Regulator approves antibiotic for sale in U.S.A locally developed antibiotic for treating MRSA infections received a permit yesterday from the U.S. Food and Drug Administration (FDA), making it only the second Korean medicine approved by the agency.
In the United States, Dong-A ST, which developed the drug, Sivextro, expects to make annual sales of about 300 billion won ($293 million) from license royalties and technology support from Cubist Pharmaceuticals, its U.S. producer and distributor.
Sivextro, whose chemical name is tedizolid, is used to treat infections of the super bacteria Methicillin-resistant Staphylococcus aureus, or MRSA, which enters the body through open wounds and can penetrate deep beneath the skin.
Sivextro is expected to be granted a permit by 2015 from the European Medicines Agency (EMA). Once granted sales permission, Cubist will expand distribution of Sivextro to Canada and Europe.
The overseas success of a locally developed drug is rare in the pharmaceuticals industry, which is hindered by its tendency to rely solely on the domestic market.
The industry is worth about 15 trillion won, but is made up of small companies, with none recording annual sales of more than 1 trillion won.
The nation’s top 20 pharmaceutical companies’ operating profit recorded an average of 8.6 percent in 2012, compared to the United States’ 26.1 percent, Europe’s 21.9 percent and China at 21.2 percent.
The Korea Health Industry Development Institute wrote in a report that “pharmaceutical companies in the U.S. and Europe maintain an operating profit of higher than 20 percent largely because they produce products based on their own patented source technologies.”
Although LG’s Factive, the first Korean drug to receive a patent from the FDA, is sold in more than 30 countries, with about 90 percent of total sales made overseas, the Korean pharmaceutical industry’s overseas market is largely limited to Asia. According to data compiled by Korea Pharmaceutical Traders Association, Japan was the industry’s biggest customer in 2011, purchasing drugs worth $375 million, followed by Vietnam at $162 million, China at $137 million and Turkey at $86 million.
Experts say that low sales are a reflection of the limited investment that Korean pharmaceutical companies put into research and development (R&D). In 2011, Korean companies spent $2 billion on R&D, one-tenth of what was spent by Japanese companies.
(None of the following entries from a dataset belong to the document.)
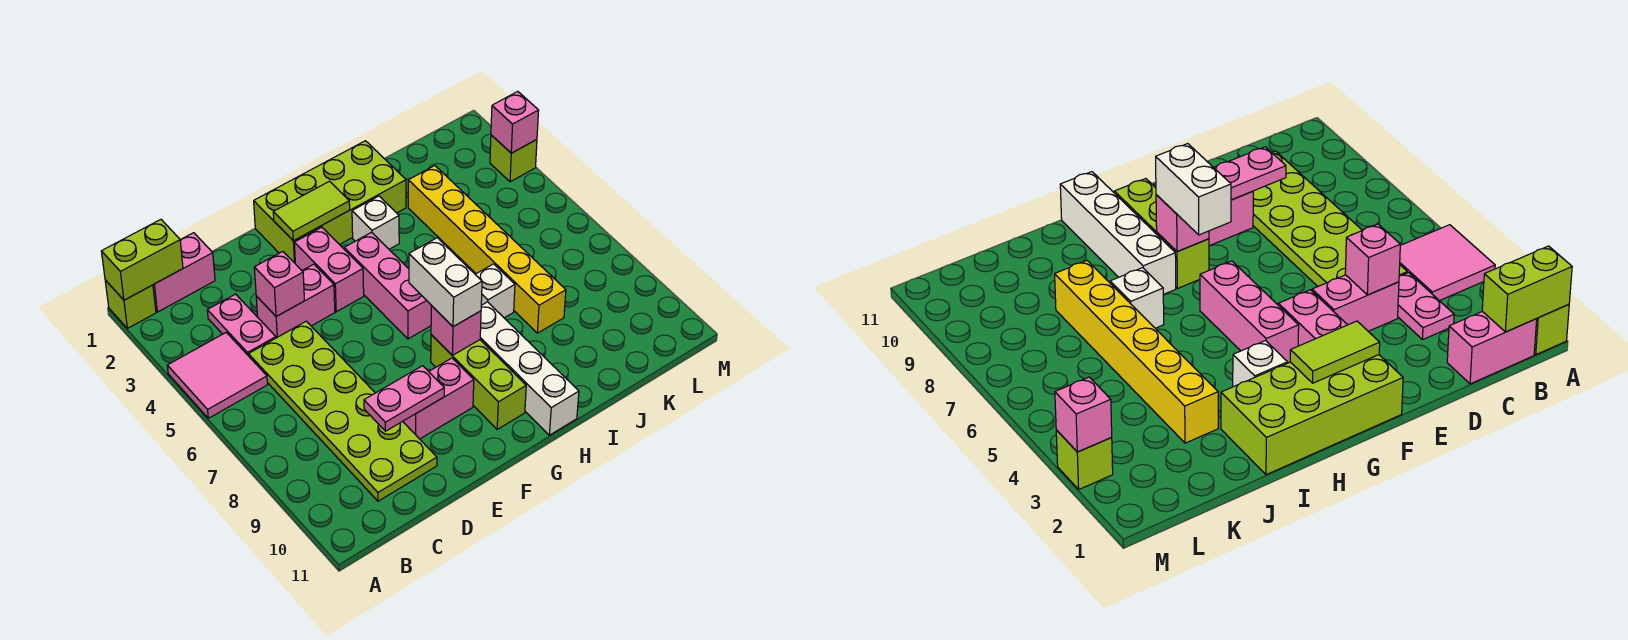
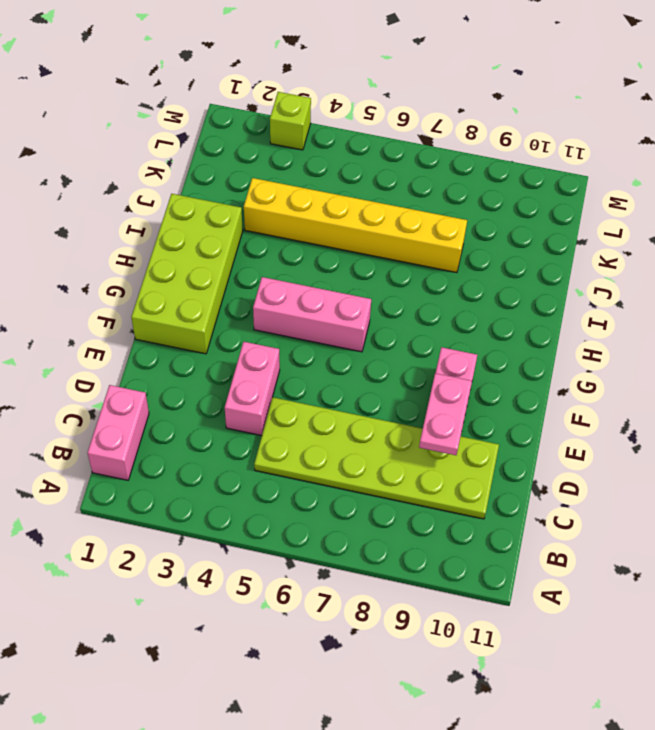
none -> lime 1x1 brick [105,280,156,328]
none -> pink 2x2 tile [167,332,267,418]
none -> pink 1x2 plate [207,294,276,356]

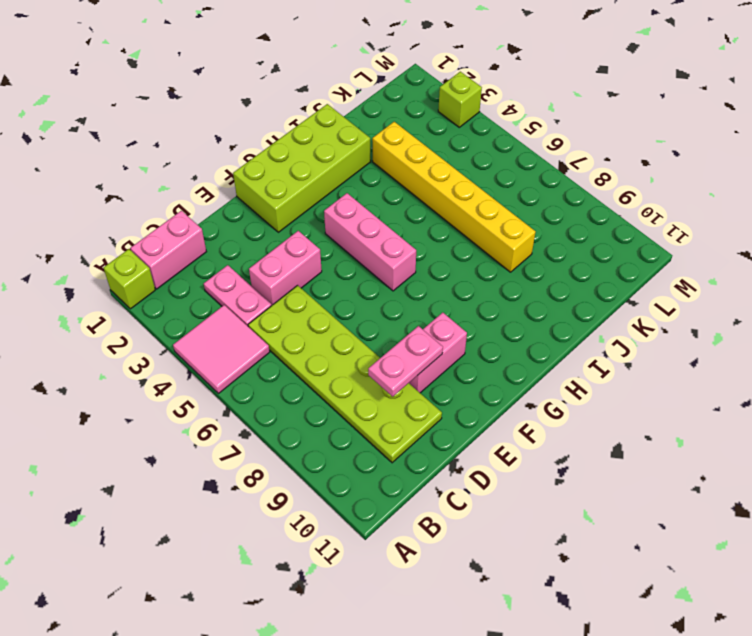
none -> pink 1x2 brick [294,227,364,312]
none -> lime 1x3 brick [431,335,526,429]
none -> white 1x1 brick [352,196,399,249]

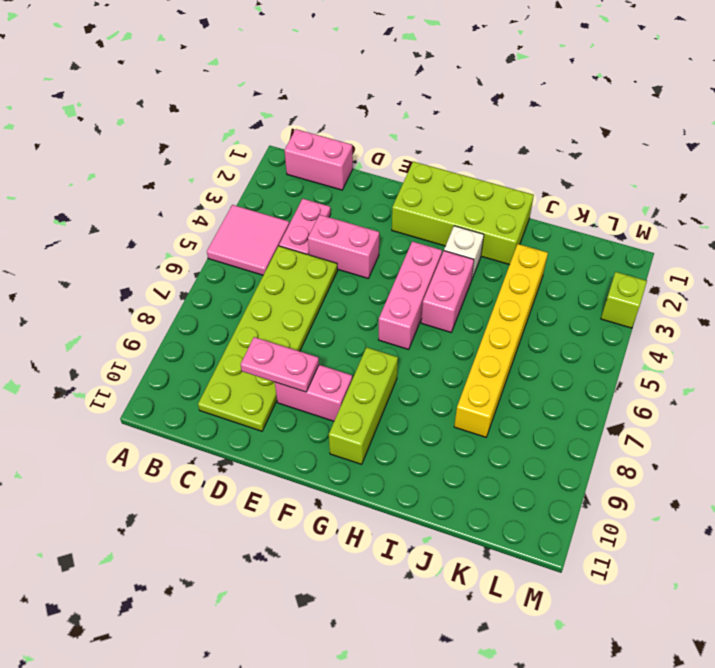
pink 1x2 brick [421,251,474,332] -> pink 1x2 brick moved to [294,227,364,312]
none -> lime 1x1 brick [105,280,156,328]
none -> white 1x4 brick [480,302,579,435]
none -> white 1x1 brick [475,264,515,318]

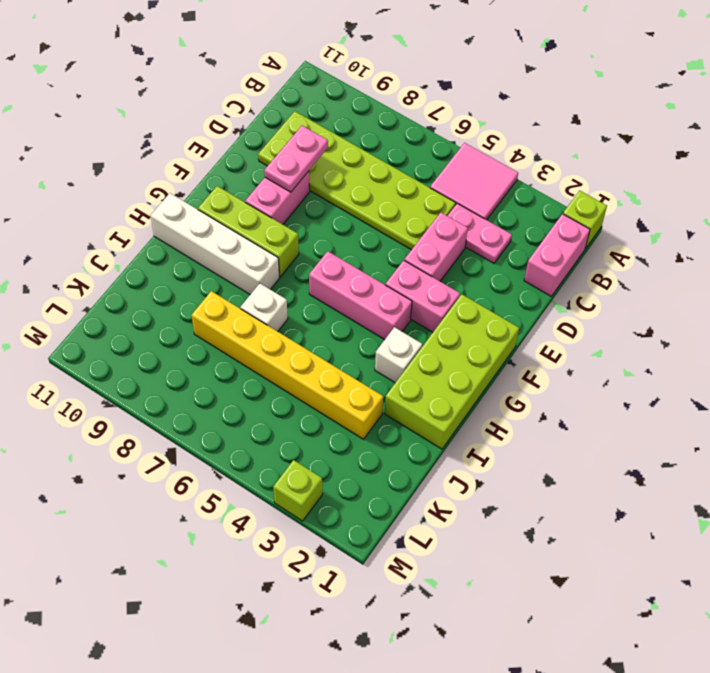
none -> lime 1x2 brick [101,219,183,300]
none -> pink 1x1 brick [254,252,304,317]
none -> lime 1x2 tile [273,181,350,241]

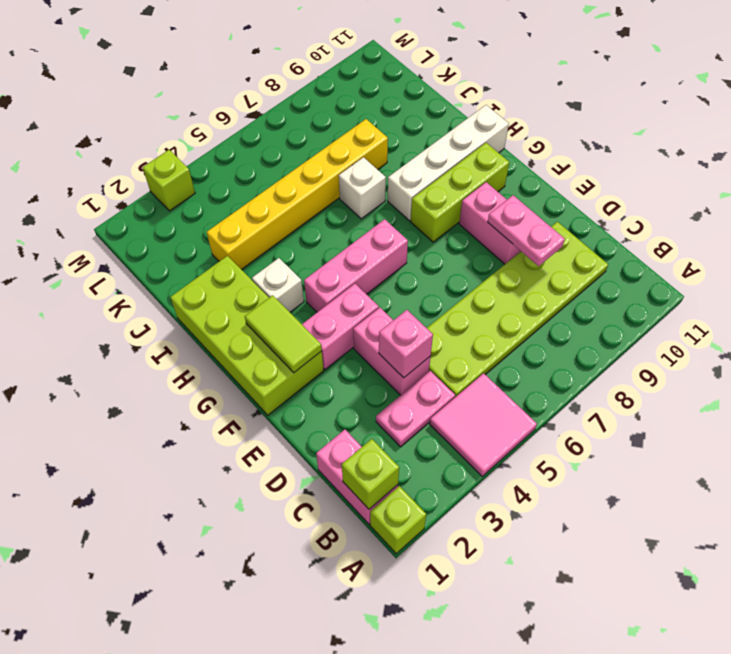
lime 1x1 brick [342,439,399,509] -> lime 1x2 brick [101,219,183,300]
none -> pink 1x1 brick [431,306,481,355]
none -> pink 1x1 brick [491,91,539,153]
none -> white 1x2 brick [409,238,482,327]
On average, companies in other countries spend a few hundred billion dollars on research per year.
“Developing new drugs is a task that Korean companies must carry out in order to continue growing in the global pharmaceutical market, which is worth a few hundred trillion dollars,” said Lee Kyeong-ho, president of the Korea Pharmaceutical Manufacturers Association. “Like pharmaceutical leaders such as the U.S. and European countries, the Korean industry also needs a lot of support from the government.”